Concurrency & Ingress Configuration

This chapter introduces how to configure concurrency, scaling, and ingress behavior in FrameX using Ray.
By tuning these parameters, you can control instance count, request concurrency, and overall throughput.


1) Overview

FrameX supports additional Ray Serve ingress configurations to improve:

  • Maximum concurrent requests
  • Request queueing behavior
  • Instance-level load control

These configurations are applied through ingress_config and can be defined at different levels with clear inheritance rules.

This chapter uses max_ongoing_requests as an example.

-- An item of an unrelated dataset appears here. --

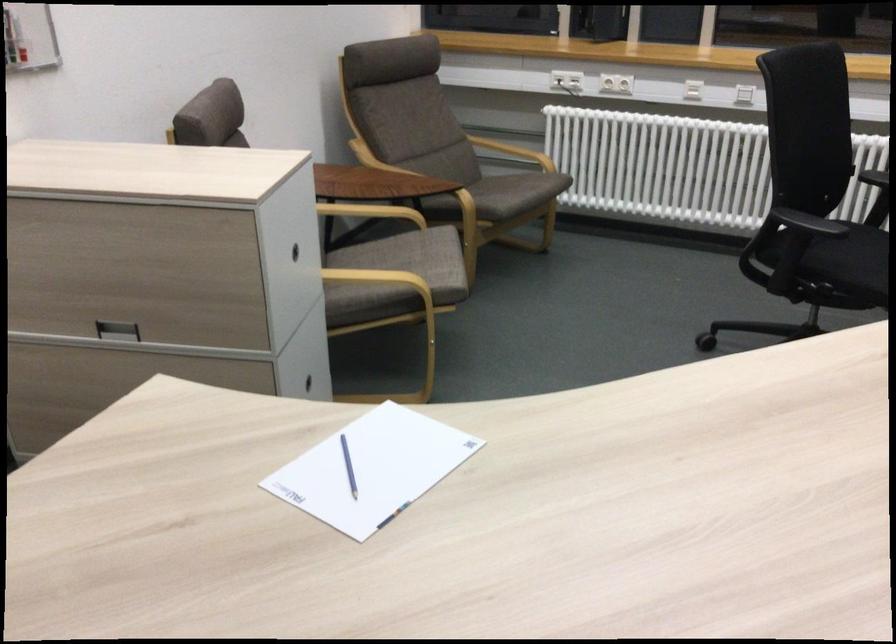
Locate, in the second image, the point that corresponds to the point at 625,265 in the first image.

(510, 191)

2) Base Ingress Configuration

FrameX provides a global base configuration:

base_ingress_config = {"max_ongoing_requests" = 10}

Behavior

  • Acts as the default ingress configuration
  • Automatically inherited by:
    • Server
    • All plugins
  • Can be overridden at lower levels

3) Server-Level Ingress Configuration

You can override the base configuration at the server level:

[server]
ingress_config = {"max_ongoing_requests" = 60}

Behavior

  • Applies to server-level ingress
  • Overrides base_ingress_config

4) Plugin-Level Ingress Configuration

Plugins can define their own ingress configuration.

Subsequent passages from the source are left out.